• TEXTE À LIRE:
+ + + +
En tant que pays directement affecté par les développements dans la région, la question « Faut-il maintenir Daesh comme une menace sous contrôle ou l’éliminer ? » est d’une grande importance pour la Turquie. Tout le monde sait que le fait de laisser des dizaines de milliers de personnes dans des conditions déplorables, marquées par la torture et la violence – comme le rapportent de nombreuses sources – pourrait créer un terreau fertile pour l’émergence de nouvelles organisations. La solution juste consiste à traiter le problème à la racine. Cependant, lorsqu’on prend en compte les actions communes des États-Unis, de la France, du Royaume-Uni et des groupes affiliés au PKK, il est possible de dire que ces acteurs souhaitent que l’organisation demeure une menace sous contrôle.
+ + + +
• CONSIGNE: Selon le texte sur Daesh, pour quelle raison la question de maintenir l'organisation sous contrôle ou de l'éliminer revêt-elle une grande importance pour la Turquie ? Répondez en une à trois phrases.

• DONNÉES FOURNIES:
+ + + +
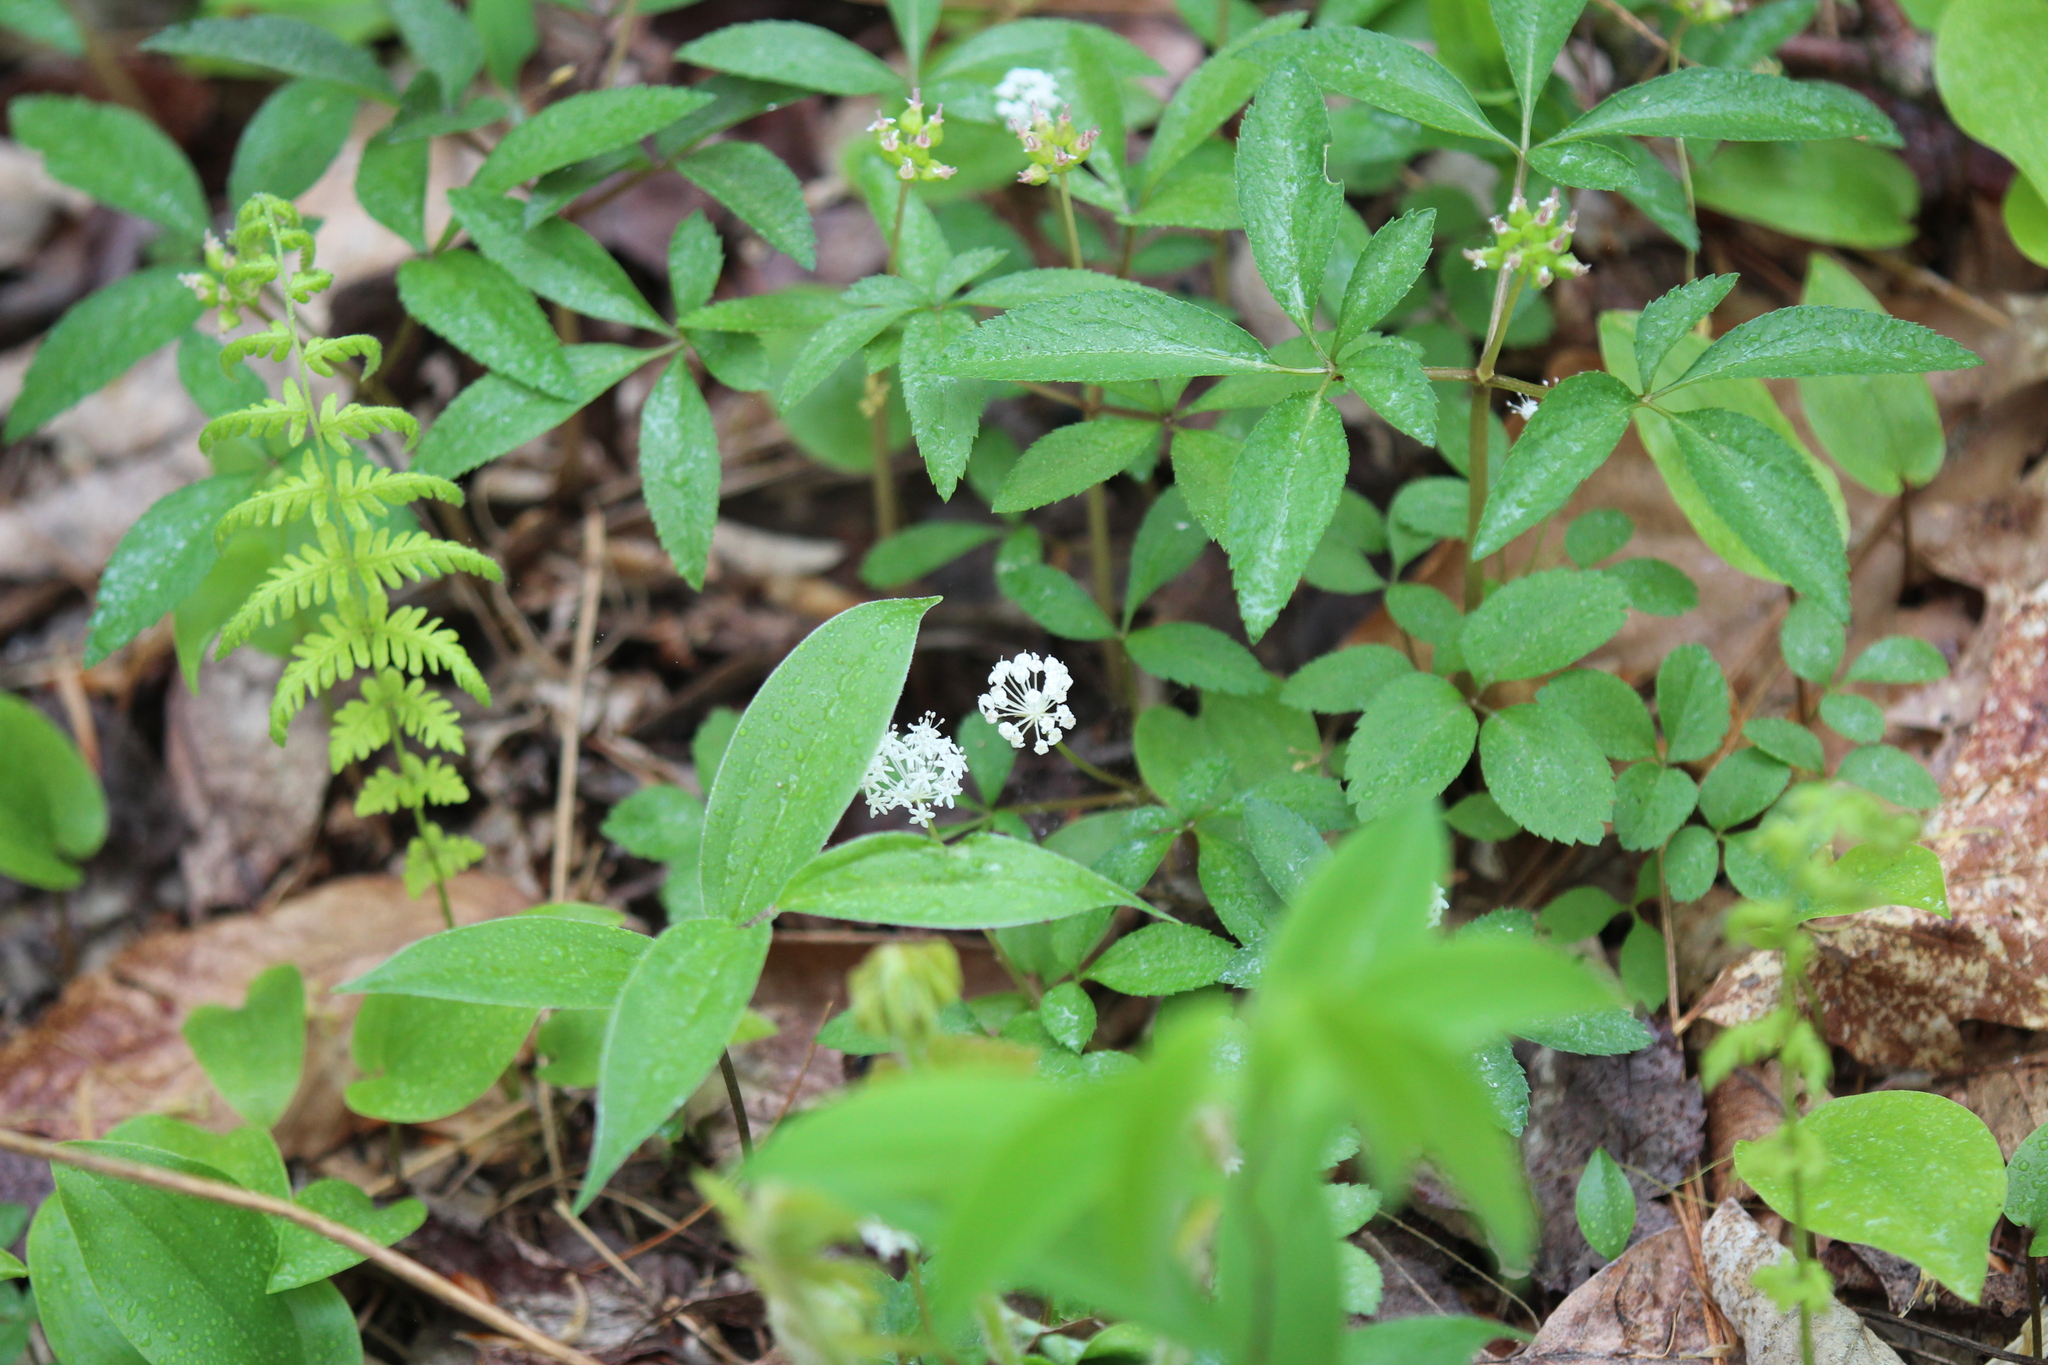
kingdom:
+ + + +
• RÉPONSE COMPLÈTE: Cette question est d'une grande importance pour la Turquie parce que c'est un pays directement affecté par les développements dans la région.